Can you imagine getting a chance to come up with your own ideas, write a chapter about it, whether it be fiction, reality or something else and in the end have it published with stories from your peers as part of a book that goes on sale?

The reading partnership presents 360 Stories, and this is what this project is all about. 360 Stories is a five-week literacy and illustration design pilot program that engages sixteen grade 4 and 5 students in bringing a book to life. The skill-building program launched in April 2019 and runs at Cedar Ridge Creative Centre every Tuesday morning in the month of April. The students are brought in by bus, provided with a healthy lunch and receive instruction by a professional author and illustrator.

360 Stories is presented in collaboration with The Reading Partnership, an East, Scarborough children’s literacy organization, Story Planet, a Toronto-based children’s story making organization, the Toronto District School Board, and Arts Services, City of Toronto. Toronto Caribbean Newspaper spoke with several people from The Reading Partnership including Julie Frost, a Senior Arts Consultant at the City of Toronto Arts Services.  Frost told Toronto Caribbean Newspaper, “The 360 project is a literacy-based community art education project that is all about providing access to the arts for children in the Kingston Galloway Orton Park community; the city of Toronto provided the space so that these young authors can work on their craft.”

Frost, who worked in collaboration with all the different partners and was a part of the 360 projects from beginning to end explained, “I wanted the participants to feel a great sense of pride in their work while gaining skills and experiencing a new cultural environment.” When asked how she feels about these children who were so excited to be a part of this project Frost said, “For me it made me feel that the next generation of artists and literary leaders are right in our neighborhood; there is so much talent, want and eagerness to participate in their community, and for me that is extremely exciting because the excitement which these students express is contagious.”

Camesha Cox, The Reading Partnership’s Executive Director shares that same excitement too. She told Toronto Caribbean Newspaper “It is exciting for a number of reasons; this project is so much more than just children creating books, it is also them being in a new environment that exists in their community that they don’t always have access to. Cedar Ridge Creative Center is a city-funded space where you don’t often see the marginalize pockets of our community. It is giving these children a chance to be creative; it’s giving them that break from class. We ask for the children who we know are creative and want to share their stories but are having a hard time doing so at school for a number of reasons. We want these students in this environment where they can be their most creative self to create and share a story with no limitations.”
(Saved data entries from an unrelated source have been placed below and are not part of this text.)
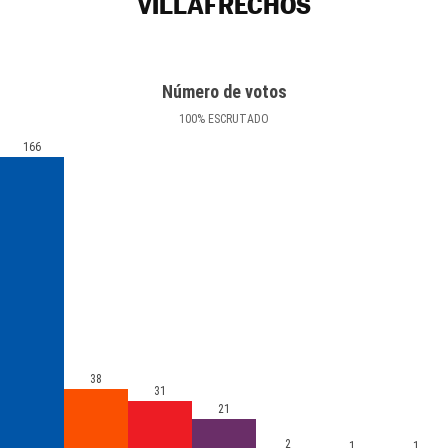
VILLAFRECHÓS
Número de votos
100
%
ESCRUTADO
166
38
31
21
2
1
1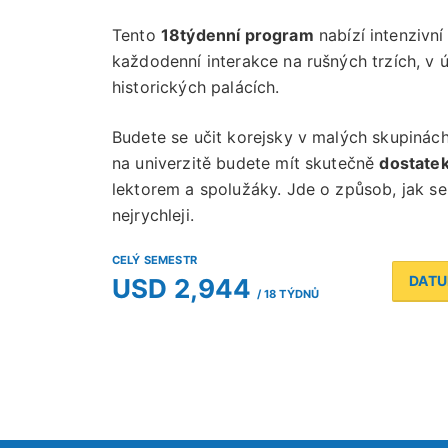
Tento
18týdenní program
nabízí intenzivn
každodenní interakce na rušných trzích, v 
historických palácích.
Budete se učit korejsky v malých skupinách
na univerzitě budete mít skutečně
dostatek 
lektorem a spolužáky. Jde o způsob, jak se
nejrychleji.
CELÝ SEMESTR
DATU
USD 2,944
/ 18 TÝDNŮ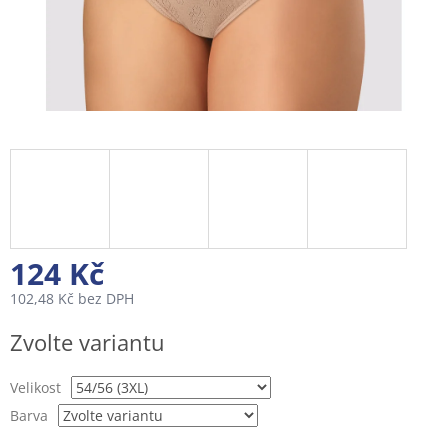
124 Kč
102,48 Kč bez DPH
Měrná
Zvolte variantu
cena:
Velikost
Barva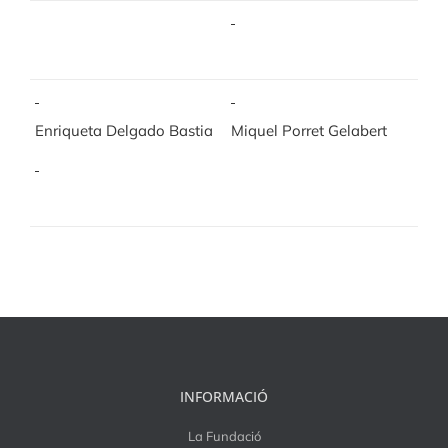
Enriqueta Delgado Bastia
Miquel Porret Gelabert
INFORMACIÓ
La Fundació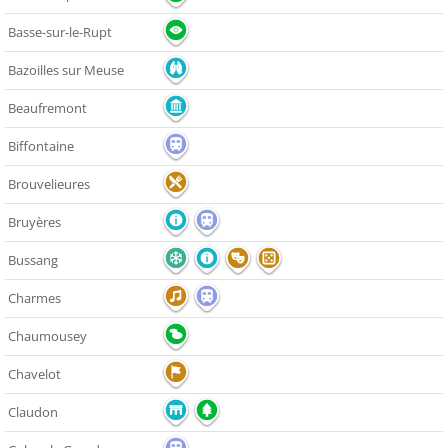
Basse-sur-le-Rupt
Bazoilles sur Meuse
Beaufremont
Biffontaine
Brouvelieures
Bruyères
Bussang
Charmes
Chaumousey
Chavelot
Claudon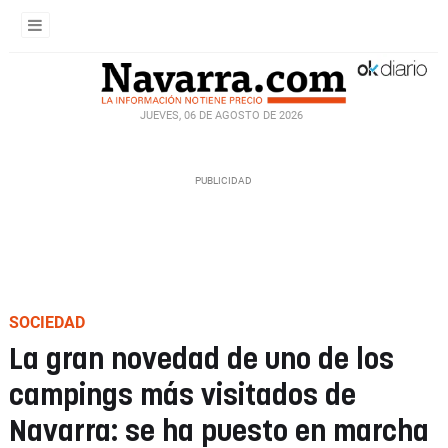
JUEVES, 06 DE AGOSTO DE 2026
SOCIEDAD
La gran novedad de uno de los
campings más visitados de
Navarra: se ha puesto en marcha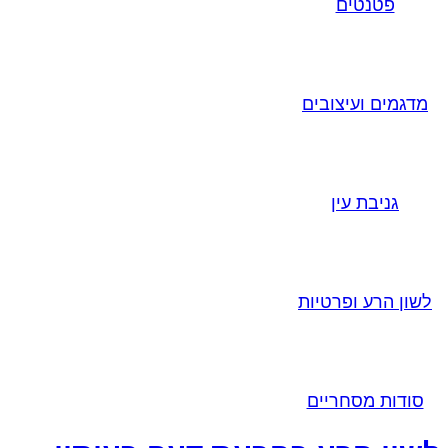
פטנטים
מדגמים ועיצובים
גניבת עין
לשון הרע ופרטיות
סודות מסחריים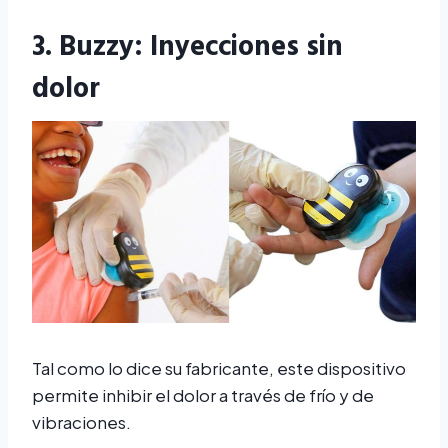
3.
Buzzy
: Inyecciones sin
dolor
Tal como lo dice su fabricante, este dispositivo
permite inhibir el dolor a través de frío y de
vibraciones.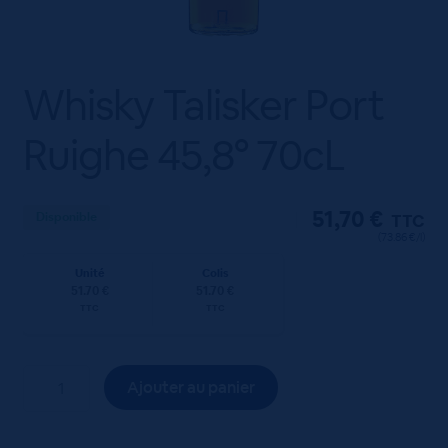
Whisky Talisker Port
Ruighe 45,8° 70cL
51,70
€
Disponible
TTC
(73.86 €/l)
Unité
Colis
51.70 €
51.70 €
TTC
TTC
quantité
Ajouter au panier
de
Whisky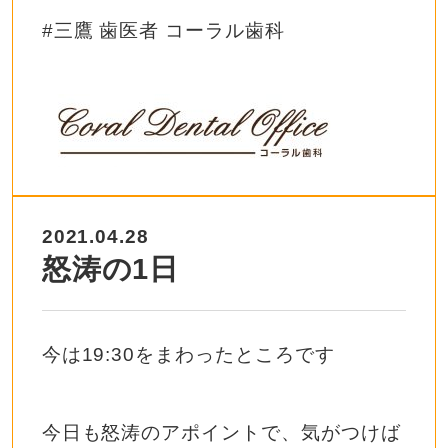
#
三鷹
歯医者
コーラル歯科
2021.04.28
怒涛の1日
今は19:30をまわったところです
今日も怒涛のアポイントで、気がつけば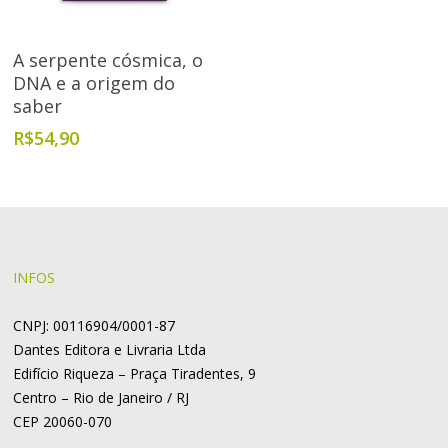
Adicionar Ao Carrinho
A serpente cósmica, o
DNA e a origem do
saber
R$
54,90
INFOS
CNPJ: 00116904/0001-87
Dantes Editora e Livraria Ltda
Edifício Riqueza – Praça Tiradentes, 9
Centro – Rio de Janeiro / RJ
CEP 20060-070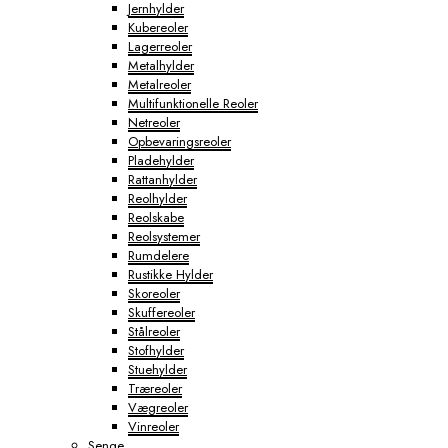
Jernhylder
Kubereoler
Lagerreoler
Metalhylder
Metalreoler
Multifunktionelle Reoler
Netreoler
Opbevaringsreoler
Pladehylder
Rattanhylder
Reolhylder
Reolskabe
Reolsystemer
Rumdelere
Rustikke Hylder
Skoreoler
Skuffereoler
Stålreoler
Stofhylder
Stuehylder
Træreoler
Vægreoler
Vinreoler
Senge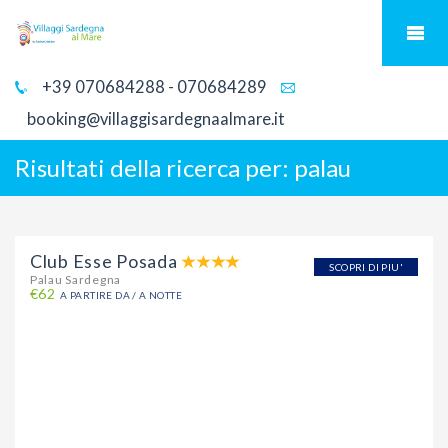
+39 070684288 - 070684289
booking@villaggisardegnaalmare.it
Risultati della ricerca per:
palau
Club Esse Posada
SCOPRI DI PIU'
Palau Sardegna
€62
A PARTIRE DA / A NOTTE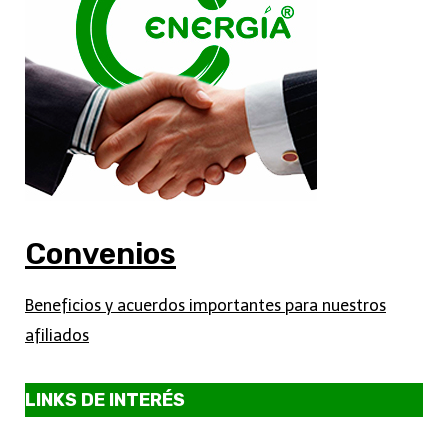
Convenios
Beneficios y acuerdos importantes para nuestros
afiliados
LINKS DE INTERÉS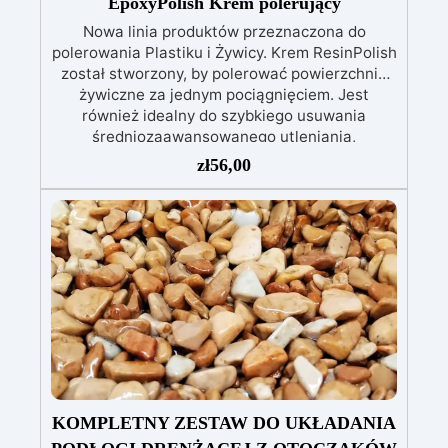
EpoxyPolish Krem polerujący
Właściwości Użytkowych (DoP).
Nowa linia produktów przeznaczona do
polerowania Plastiku i Żywicy. Krem ResinPolish
został stworzony, by polerować powierzchnie
żywiczne za jednym pociągnięciem. Jest
również idealny do szybkiego usuwania
średniozaawansowanego utleniania,
delikatnych zadrapań, skaz i innych drobnych
zł
56,00
defektów na żywicznej powierzchni. Ten krem
usuwa defekty pozostawione przez środki
ścierne o ziarnistości P1500 lub mniejszej i
pozostawia wspaniałe wykończenie
pozbawione niedoskonałości nawet na
ciemniejszych żelkotach, które mogą sprawiać
więcej trudności.
KOMPLETNY ZESTAW DO UKŁADANIA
The book called “Secret Powers, Everyday Lives” has a chapter from each child and will be on sale as of Saturday, May 25th, at Cedar Ridge Creative Center. Cox thanked all of the partners involved and said it is crucial to have collaborated on this project, especially in this era of funding cuts. She also would like the public and all interested to know that The Reading Partnership is a project of Tides Canada, and donations are always welcomed.
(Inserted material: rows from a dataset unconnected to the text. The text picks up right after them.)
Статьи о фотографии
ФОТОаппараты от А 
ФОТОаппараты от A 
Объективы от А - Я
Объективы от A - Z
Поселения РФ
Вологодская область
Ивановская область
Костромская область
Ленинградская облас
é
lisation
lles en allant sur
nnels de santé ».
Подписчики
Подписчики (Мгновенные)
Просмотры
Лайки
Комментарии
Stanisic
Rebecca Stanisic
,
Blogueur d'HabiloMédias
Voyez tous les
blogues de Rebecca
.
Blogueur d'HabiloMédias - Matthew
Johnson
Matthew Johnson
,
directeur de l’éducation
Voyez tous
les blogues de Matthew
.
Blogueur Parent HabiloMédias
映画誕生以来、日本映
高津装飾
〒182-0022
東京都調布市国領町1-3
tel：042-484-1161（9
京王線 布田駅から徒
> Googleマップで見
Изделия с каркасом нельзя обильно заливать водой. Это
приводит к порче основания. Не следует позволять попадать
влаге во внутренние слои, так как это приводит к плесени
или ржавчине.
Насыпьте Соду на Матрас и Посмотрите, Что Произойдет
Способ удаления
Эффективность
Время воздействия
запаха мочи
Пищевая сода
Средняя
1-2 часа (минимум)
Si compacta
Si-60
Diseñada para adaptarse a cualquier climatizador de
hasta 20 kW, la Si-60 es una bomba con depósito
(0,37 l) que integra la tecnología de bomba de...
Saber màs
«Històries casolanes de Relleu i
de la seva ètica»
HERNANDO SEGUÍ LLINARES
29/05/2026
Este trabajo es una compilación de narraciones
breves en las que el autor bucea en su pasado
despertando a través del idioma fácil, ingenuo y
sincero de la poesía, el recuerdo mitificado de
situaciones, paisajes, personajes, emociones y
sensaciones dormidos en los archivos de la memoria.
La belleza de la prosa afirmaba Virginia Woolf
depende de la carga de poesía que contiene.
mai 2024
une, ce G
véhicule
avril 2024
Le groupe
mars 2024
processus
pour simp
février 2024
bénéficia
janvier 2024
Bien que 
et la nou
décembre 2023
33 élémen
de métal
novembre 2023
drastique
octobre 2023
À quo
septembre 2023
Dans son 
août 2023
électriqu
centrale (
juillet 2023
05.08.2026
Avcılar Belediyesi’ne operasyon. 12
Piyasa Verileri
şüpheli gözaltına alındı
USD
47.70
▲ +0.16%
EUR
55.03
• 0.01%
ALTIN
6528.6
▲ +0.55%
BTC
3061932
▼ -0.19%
Liz Haines, Creative Director at Story Planet had high praises for the program also. Haines told Toronto Caribbean Newspaper, “I feel it is important to spend time and to let individual kids have a chance to be heard. Life goes by quickly, school is bustling, and children can get lost in all of that.” She said she would like to see what is being done in Scarborough take off and happen Toronto-wide, “There are kids in every corner of the city that need and would flourish with the same kind of experience; the more we can hear from young people and see the world through their eyes, the better our world would be.”